The BOK is pursuing a bank-led corporate model where commercial banks must hold at least 51% of any issuer of won-denominated stablecoins. Bitcoinist reported this in October last year.

The FSC, however, accepts that stablecoins need strong safeguards but opposes a strict 51% bank ownership rule, warning that it will exclude technology platforms, fintechs and exchanges that are truly building user-facing products.

These rules for stablecoin issuers must be strictly enforced under the Basic Law of Digital Heritage, so each month of delay leaves an edge and either KRW stablecoin issuers operate in the gray area or stick to the sidelines. According to local outlet Aju Economy, this is a real issue that affects the industry. Reported and industry insiders lament:

We need the bill to be finalized as soon as possible to determine the direction of our business, but in the meantime, we are keeping all possibilities open, which increases the cost burden.

The Equity-Cap Fight

The FSC has been supporting proposals to manage large crypto exchanges like securities or ATS-style markets, where no single “same person” can legally own more than 15–20%. After a hard push, regulators and the ruling party have agreed on about a 20% ceiling for “major shareholders”, with a small exception allowing up to 34% stakes for new entrants, similar to the 33.3% veto line in Korea’s Commercial Act. Bitcoinist covered the story early last month.

For existing giants like Upbit and Bithumb, this is a post-facto rule. Founders and early backers already hold more than 20% stakes, so a hard cap would force them to sell significant portions of their equity in a three-year transition (six years for smaller exchanges). This may hamper ongoing M&A and halt the re-regulation of the local market.

What This Means for the Market

South Korea seems poised to move from ad-hoc hacking to a broader crypto system.

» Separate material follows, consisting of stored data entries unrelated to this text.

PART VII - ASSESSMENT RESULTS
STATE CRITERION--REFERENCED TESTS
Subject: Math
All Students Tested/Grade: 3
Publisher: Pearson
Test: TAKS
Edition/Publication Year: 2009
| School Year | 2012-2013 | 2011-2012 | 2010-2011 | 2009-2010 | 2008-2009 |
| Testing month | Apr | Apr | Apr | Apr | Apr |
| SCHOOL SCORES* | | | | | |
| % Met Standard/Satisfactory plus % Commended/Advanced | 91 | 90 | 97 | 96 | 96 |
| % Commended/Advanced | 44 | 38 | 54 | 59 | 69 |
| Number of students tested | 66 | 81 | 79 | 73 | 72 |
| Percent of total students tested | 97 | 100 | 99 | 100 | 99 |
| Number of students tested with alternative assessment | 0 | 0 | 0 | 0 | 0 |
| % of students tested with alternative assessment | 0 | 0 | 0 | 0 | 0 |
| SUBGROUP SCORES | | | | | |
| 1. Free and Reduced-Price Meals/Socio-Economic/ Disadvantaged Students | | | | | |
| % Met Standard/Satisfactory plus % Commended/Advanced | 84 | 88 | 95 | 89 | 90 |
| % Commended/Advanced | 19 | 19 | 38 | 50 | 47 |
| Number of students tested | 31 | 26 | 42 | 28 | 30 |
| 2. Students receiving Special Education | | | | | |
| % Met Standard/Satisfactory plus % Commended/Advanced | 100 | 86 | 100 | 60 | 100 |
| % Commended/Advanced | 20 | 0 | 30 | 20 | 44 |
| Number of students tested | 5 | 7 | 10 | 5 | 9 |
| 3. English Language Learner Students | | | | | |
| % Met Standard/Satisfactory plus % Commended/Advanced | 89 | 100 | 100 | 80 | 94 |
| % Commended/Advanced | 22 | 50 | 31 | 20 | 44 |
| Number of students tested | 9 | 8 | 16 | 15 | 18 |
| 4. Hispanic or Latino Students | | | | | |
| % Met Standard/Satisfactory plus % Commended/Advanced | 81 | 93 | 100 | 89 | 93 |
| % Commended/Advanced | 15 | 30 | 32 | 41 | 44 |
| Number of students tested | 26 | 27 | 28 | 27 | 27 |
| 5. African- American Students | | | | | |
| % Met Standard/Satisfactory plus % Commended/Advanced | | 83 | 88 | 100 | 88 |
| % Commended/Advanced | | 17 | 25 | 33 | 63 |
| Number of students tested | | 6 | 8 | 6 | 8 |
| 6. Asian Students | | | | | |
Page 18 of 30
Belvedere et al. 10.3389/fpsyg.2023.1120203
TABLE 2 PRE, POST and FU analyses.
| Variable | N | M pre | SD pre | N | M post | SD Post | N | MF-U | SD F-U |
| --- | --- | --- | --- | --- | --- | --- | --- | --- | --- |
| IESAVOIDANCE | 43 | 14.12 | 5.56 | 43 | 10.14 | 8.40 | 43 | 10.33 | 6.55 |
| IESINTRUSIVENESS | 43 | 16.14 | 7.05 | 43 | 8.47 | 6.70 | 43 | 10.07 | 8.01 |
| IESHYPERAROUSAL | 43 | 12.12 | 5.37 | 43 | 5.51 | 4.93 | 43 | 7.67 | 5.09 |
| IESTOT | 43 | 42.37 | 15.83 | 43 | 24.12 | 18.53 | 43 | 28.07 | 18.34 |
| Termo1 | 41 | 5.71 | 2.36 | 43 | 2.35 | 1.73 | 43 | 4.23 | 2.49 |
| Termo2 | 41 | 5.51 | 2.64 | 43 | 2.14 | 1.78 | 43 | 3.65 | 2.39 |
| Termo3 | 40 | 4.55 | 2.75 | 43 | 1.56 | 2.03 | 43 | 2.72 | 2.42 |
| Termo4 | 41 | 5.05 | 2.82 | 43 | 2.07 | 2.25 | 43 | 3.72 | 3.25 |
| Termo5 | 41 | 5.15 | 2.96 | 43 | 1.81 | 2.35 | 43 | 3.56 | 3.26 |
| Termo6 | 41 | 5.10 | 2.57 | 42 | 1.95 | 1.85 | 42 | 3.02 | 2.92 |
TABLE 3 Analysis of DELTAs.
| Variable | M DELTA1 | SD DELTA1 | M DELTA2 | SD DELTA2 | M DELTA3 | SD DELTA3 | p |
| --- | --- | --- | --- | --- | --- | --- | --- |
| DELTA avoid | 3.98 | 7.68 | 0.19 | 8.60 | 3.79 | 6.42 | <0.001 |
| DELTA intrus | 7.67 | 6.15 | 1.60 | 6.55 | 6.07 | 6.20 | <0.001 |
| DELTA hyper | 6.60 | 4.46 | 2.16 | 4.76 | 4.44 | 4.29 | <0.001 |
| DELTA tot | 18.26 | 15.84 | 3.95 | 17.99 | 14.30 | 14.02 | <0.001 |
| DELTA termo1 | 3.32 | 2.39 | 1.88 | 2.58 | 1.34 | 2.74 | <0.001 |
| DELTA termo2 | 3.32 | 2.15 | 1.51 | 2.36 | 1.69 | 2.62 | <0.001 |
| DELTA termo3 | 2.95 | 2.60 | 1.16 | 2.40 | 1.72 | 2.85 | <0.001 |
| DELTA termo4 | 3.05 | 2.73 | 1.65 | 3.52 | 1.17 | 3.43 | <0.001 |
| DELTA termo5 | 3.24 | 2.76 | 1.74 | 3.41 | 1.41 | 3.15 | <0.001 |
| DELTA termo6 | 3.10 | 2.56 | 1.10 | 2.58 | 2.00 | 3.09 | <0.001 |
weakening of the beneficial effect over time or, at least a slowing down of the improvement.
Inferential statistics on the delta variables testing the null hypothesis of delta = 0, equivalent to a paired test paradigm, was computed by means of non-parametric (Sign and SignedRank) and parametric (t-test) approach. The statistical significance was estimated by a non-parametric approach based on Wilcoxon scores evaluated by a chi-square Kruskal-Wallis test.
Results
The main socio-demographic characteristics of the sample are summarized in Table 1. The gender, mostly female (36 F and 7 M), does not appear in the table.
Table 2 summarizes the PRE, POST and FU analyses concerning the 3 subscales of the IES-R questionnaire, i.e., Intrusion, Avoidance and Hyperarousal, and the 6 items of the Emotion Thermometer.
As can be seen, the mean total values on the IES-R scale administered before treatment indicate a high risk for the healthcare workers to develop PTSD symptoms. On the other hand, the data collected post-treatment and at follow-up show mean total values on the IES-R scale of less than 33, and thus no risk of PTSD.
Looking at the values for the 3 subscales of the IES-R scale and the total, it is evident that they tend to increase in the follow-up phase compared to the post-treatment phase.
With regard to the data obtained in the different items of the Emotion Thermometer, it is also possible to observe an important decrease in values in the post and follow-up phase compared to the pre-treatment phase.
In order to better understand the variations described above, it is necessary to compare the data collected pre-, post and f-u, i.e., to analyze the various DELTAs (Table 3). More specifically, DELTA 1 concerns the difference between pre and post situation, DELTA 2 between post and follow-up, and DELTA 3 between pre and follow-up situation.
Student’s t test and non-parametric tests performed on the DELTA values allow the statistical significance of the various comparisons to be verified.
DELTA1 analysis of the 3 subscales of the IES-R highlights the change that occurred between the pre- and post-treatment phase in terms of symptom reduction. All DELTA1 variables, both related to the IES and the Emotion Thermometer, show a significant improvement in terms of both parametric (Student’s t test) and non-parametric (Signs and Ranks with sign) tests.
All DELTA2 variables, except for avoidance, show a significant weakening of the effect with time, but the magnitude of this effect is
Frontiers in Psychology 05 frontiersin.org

This delay comes on top of recent moves from Seoul to increase oversight through strategies such as AI surveillance, fraud investigations and tax tracking, as well as loosening some restrictions, such as limiting previous stake proposals and re-processing corporate crypto trading.

In the near term, control uncertainty about KRW stablecoins and exchange ownership may keep Korean property risks high and make local listings or market arrangements difficult to model. After the election, the bank-heavy stablecoin framework and tighter governance rules may favor conservative incumbents and banks over smaller, high-beta platforms. This can reshape the liquidity and altcoin inventory.

Legislators undermining ownership features or opening stablecoin issuance beyond banks would be a clear risk-taking signal for KRW-denominated products and global companies eyeing the Korean retail scene.

Bitcoin, BTC, BTCUSDT

At the moment of writing, BTC trades for exactly $66k on the daily chart. Source: BTCUSDT on Tradingview.

Cover image from Perplexity. BTCUSDT chart from Tradingview.